GIVEN INFORMATION START

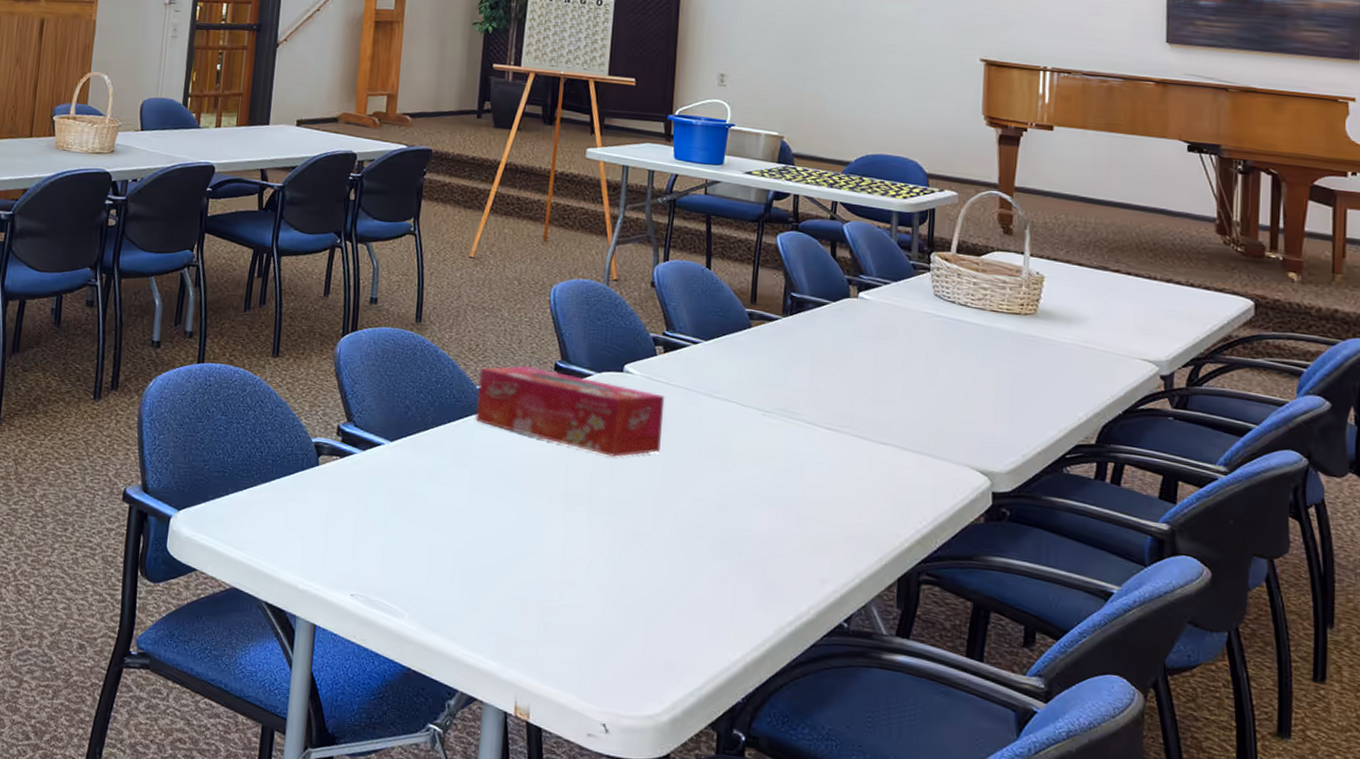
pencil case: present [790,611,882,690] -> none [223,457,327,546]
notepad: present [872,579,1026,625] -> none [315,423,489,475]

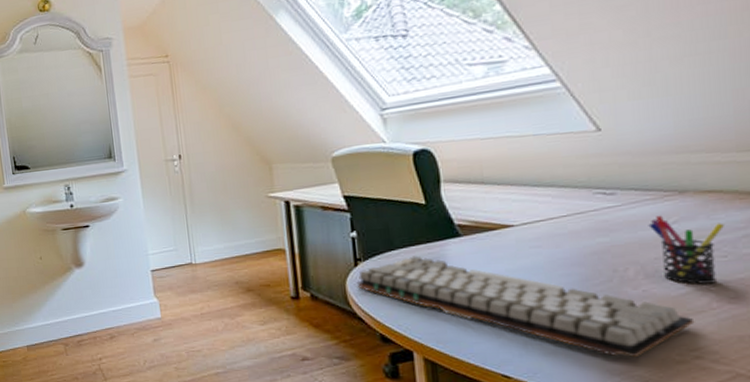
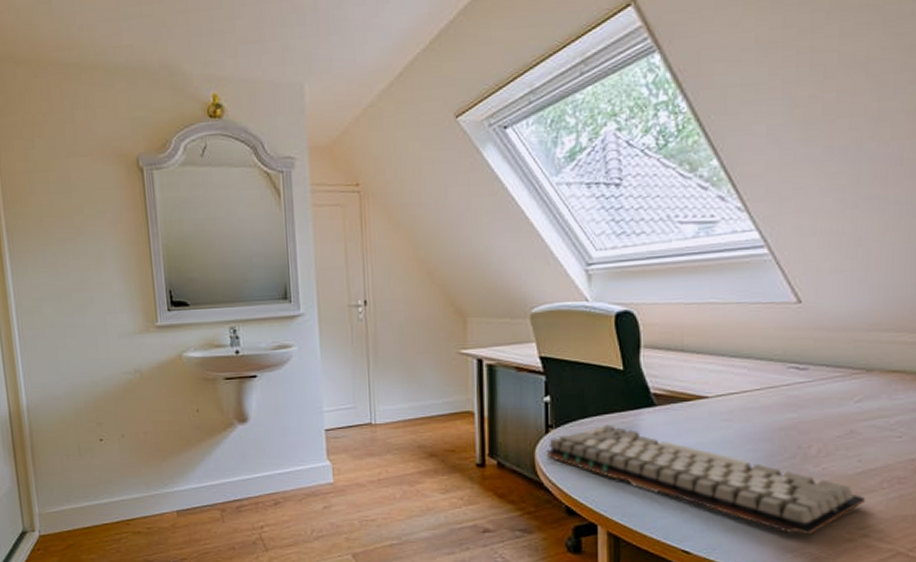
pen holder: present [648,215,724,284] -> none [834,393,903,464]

GIVEN INFORMATION END

§ AIM OF THE TASK
Copy the data character for character, but drop all pictures from the copy.

§ WRITTEN ANSWER
pencil case: present [790,611,882,690] -> none [223,457,327,546]
notepad: present [872,579,1026,625] -> none [315,423,489,475]

pen holder: present [648,215,724,284] -> none [834,393,903,464]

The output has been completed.